**Required work**
Copy each line below containing "magnification".

Stored data
+ + +
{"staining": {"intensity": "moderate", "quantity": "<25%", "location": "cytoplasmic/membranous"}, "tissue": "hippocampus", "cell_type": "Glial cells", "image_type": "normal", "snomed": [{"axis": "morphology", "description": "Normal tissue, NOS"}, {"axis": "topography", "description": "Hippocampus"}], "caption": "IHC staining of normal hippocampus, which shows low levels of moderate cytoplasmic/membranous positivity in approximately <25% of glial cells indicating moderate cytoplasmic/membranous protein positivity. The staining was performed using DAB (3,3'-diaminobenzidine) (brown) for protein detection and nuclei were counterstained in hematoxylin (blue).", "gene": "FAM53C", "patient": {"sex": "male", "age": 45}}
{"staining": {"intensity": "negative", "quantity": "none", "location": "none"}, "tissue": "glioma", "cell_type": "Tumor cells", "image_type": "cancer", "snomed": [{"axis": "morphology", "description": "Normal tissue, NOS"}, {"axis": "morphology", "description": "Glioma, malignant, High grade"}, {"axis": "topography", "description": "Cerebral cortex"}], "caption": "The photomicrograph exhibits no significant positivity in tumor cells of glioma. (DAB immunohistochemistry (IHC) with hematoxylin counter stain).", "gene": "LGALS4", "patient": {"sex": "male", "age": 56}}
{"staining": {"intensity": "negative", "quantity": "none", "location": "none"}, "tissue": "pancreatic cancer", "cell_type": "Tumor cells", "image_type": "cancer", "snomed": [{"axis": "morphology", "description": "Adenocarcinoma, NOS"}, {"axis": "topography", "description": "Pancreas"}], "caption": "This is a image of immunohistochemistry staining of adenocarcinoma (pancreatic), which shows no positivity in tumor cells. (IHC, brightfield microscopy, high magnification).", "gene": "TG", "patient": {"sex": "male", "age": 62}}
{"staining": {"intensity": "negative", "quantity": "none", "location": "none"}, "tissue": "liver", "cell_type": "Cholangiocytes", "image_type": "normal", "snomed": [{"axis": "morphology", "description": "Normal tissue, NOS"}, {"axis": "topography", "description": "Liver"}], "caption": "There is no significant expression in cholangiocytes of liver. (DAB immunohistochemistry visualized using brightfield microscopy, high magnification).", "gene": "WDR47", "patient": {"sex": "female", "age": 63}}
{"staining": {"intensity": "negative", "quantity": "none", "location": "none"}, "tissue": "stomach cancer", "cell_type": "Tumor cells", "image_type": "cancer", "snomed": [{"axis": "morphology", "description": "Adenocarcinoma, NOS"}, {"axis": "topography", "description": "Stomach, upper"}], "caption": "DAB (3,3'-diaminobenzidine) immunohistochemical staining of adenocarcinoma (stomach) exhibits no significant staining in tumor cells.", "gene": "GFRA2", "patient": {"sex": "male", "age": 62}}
+ + +
**Answer for this exercise**
{"staining": {"intensity": "negative", "quantity": "none", "location": "none"}, "tissue": "pancreatic cancer", "cell_type": "Tumor cells", "image_type": "cancer", "snomed": [{"axis": "morphology", "description": "Adenocarcinoma, NOS"}, {"axis": "topography", "description": "Pancreas"}], "caption": "This is a image of immunohistochemistry staining of adenocarcinoma (pancreatic), which shows no positivity in tumor cells. (IHC, brightfield microscopy, high magnification).", "gene": "TG", "patient": {"sex": "male", "age": 62}}
{"staining": {"intensity": "negative", "quantity": "none", "location": "none"}, "tissue": "liver", "cell_type": "Cholangiocytes", "image_type": "normal", "snomed": [{"axis": "morphology", "description": "Normal tissue, NOS"}, {"axis": "topography", "description": "Liver"}], "caption": "There is no significant expression in cholangiocytes of liver. (DAB immunohistochemistry visualized using brightfield microscopy, high magnification).", "gene": "WDR47", "patient": {"sex": "female", "age": 63}}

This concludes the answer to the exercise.